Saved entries
=== Begin Enclosure ===

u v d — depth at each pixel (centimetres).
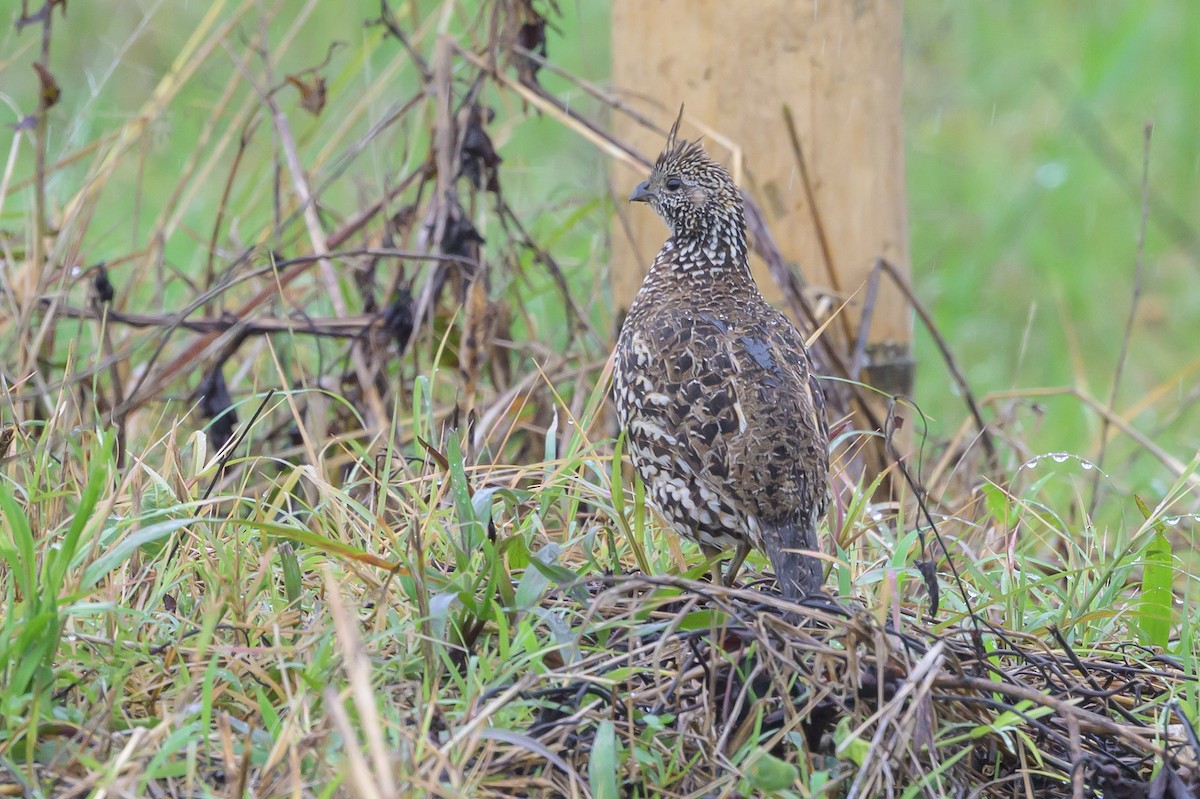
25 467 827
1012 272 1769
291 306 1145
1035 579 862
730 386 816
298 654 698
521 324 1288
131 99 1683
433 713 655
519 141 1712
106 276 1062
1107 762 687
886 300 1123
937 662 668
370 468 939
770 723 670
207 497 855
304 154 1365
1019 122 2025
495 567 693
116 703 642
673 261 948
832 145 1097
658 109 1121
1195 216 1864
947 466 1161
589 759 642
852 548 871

=== End Enclosure ===

#### [Exercise brief]
Word for word, restate each line above, minus its pictures.

#### [Solution to this exercise]
u v d — depth at each pixel (centimetres).
25 467 827
1012 272 1769
291 306 1145
1035 579 862
730 386 816
298 654 698
521 324 1288
131 99 1683
433 713 655
519 141 1712
106 276 1062
1107 762 687
886 300 1123
937 662 668
370 468 939
770 723 670
207 497 855
304 154 1365
1019 122 2025
495 567 693
116 703 642
673 261 948
832 145 1097
658 109 1121
1195 216 1864
947 466 1161
589 759 642
852 548 871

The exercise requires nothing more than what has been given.